Some musings based around the ending to this wonderful story we were given on second more awake read:
The part I'm referencing.
but one inscrutable passage had stayed with him:
"Let this be my final gift to you. In death, my love."
In death we have the power to bequeath the life we might have had─the possibilities and potential─to others. To grant them what they need to go on...or so the poet said.
Was your key one such gift?
Would my mother, my brother, my sister─would they tell me to accept theirs?
Lord Quintus, with his suicide? My comrades, whom I failed? My countrymen, gone without a word?
Did you leave your lives, and your love, to me?
The dead do not answer, yet the wound within ceases its bleeding for a time.
If that is our truth...
"Then let it be our meaning. Let it be the chain which binds us through generations. Live on in me, as I would have in you."
And perhaps...
"Perhaps we may yet live on in others."
The dead do not answer, but light shines through the broken ceiling, and Jullus follows it to behold a brightened sky. His comrades at Tertium will be waking soon. In apology and gratitude, he offers one last silent prayer to his kinsman ere departing.
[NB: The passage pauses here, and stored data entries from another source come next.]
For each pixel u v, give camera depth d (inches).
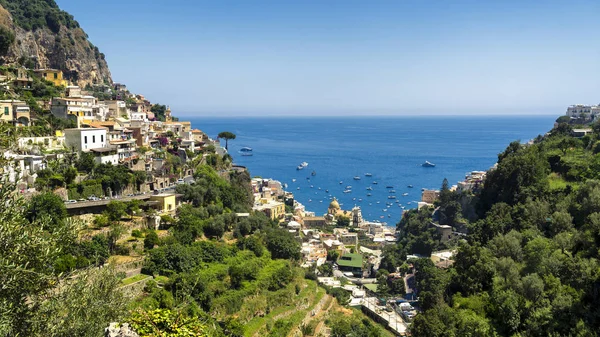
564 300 2628.0
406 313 4658.0
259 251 4611.2
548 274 3031.5
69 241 1209.4
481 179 7352.4
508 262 3265.3
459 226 6417.3
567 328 2500.0
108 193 4372.5
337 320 4232.3
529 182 4881.9
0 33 7091.5
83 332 1163.3
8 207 1073.5
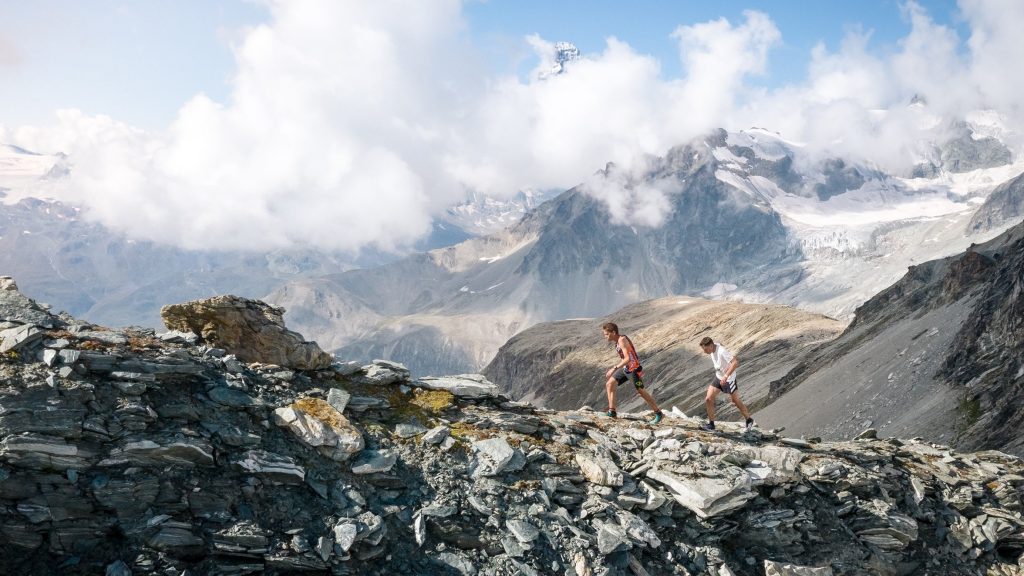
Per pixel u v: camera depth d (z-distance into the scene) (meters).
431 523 12.91
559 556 13.28
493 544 12.99
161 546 10.48
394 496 13.24
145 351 13.48
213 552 10.82
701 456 16.25
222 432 12.45
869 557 16.38
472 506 13.59
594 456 16.06
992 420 69.06
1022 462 22.86
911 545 17.59
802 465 17.55
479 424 16.30
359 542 11.91
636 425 18.75
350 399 15.42
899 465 20.17
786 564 15.39
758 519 15.80
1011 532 18.67
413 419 15.66
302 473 12.53
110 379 12.26
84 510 10.49
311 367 16.27
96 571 10.05
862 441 22.69
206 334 15.59
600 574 13.13
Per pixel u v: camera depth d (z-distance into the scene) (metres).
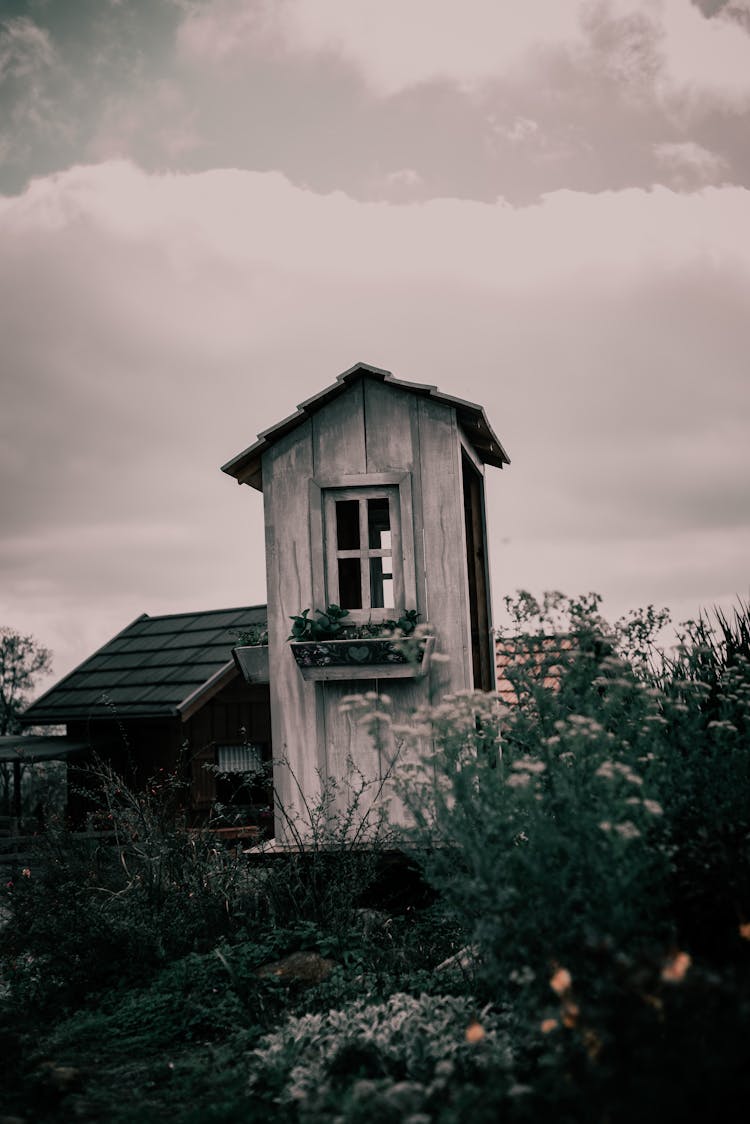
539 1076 4.11
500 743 5.61
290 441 7.97
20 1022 6.16
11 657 44.56
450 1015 4.73
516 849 4.41
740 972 3.84
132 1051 5.59
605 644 5.70
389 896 7.45
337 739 7.63
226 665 16.30
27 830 13.82
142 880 7.52
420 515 7.71
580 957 4.14
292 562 7.86
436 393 7.68
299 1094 4.29
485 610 9.16
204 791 16.17
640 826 4.41
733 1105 3.13
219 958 6.27
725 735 5.27
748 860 4.45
Be at peace─and know that you are with me.
Jullus stands, and forges ahead into the dawn.
There are so many layers to this if you think about all of the people we've lost throughout the story of FFXIV.
Louisoix. Haurchefant. Papalymo. Hades. Elidibus. Venat. Zenos. Midgardsormr.
Each of them fought for what they loved and desired, and upon each of their deaths we were gifted something. Be it the potential to live on, or a crystal or a teleporter key.
And they are not alone in that, with side stories and characters taken into account.
It's dripping with depth. I feel like it's the theme Endwalker wanted to have, since we can only forge ahead with the leavings of our past. Our loved ones.
I feel like there's so much more to say, but I'm having a hard time articulating my thoughts on this. It's moved me to tears.